Start of Supplied data

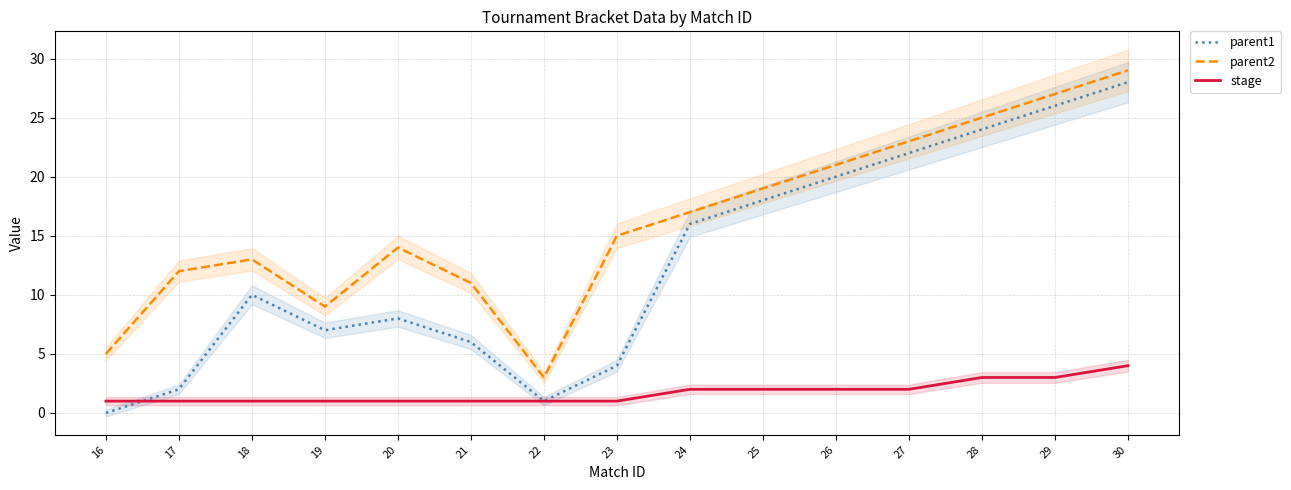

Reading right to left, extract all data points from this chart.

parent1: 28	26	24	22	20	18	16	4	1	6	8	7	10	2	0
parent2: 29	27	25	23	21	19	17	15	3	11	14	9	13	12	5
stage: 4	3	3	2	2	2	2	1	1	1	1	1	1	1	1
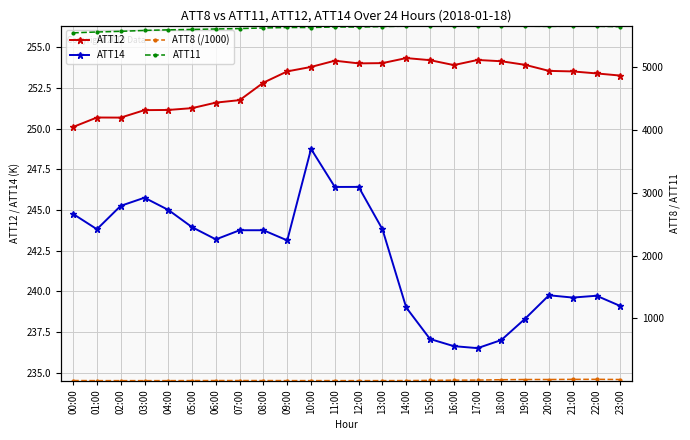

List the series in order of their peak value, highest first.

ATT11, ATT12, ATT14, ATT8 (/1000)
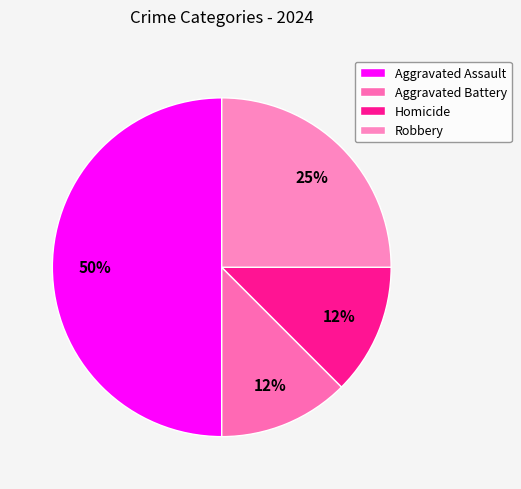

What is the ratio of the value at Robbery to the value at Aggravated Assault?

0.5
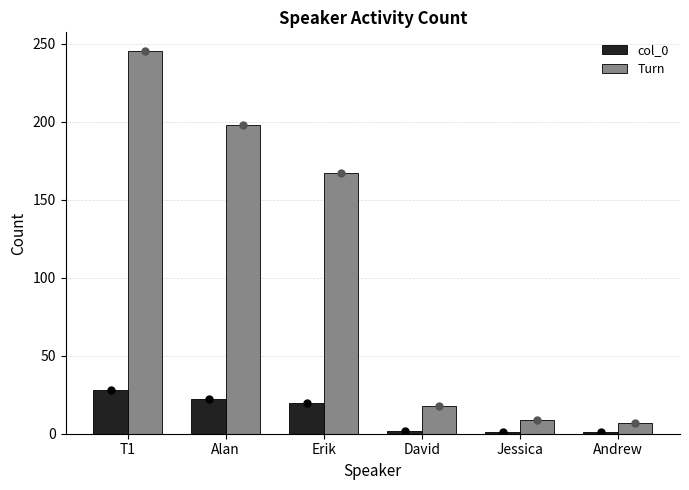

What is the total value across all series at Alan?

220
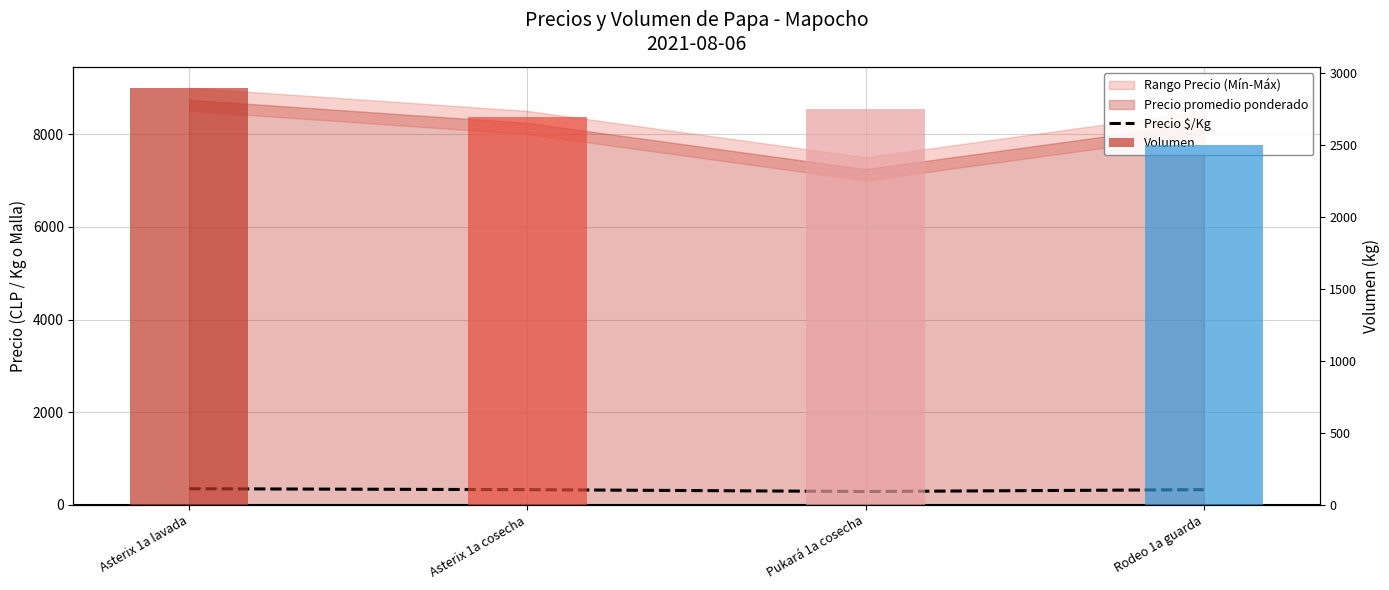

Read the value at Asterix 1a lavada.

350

End of Supplied data

» **Exercise description**: Copy the stretch of entries from the line containing "List the series" through the end of the entries word for word, leaving the pictures out of your answer.

» **Your solution**:
List the series in order of their peak value, highest first.

ATT11, ATT12, ATT14, ATT8 (/1000)

What is the ratio of the value at Robbery to the value at Aggravated Assault?

0.5

What is the total value across all series at Alan?

220

Read the value at Asterix 1a lavada.

350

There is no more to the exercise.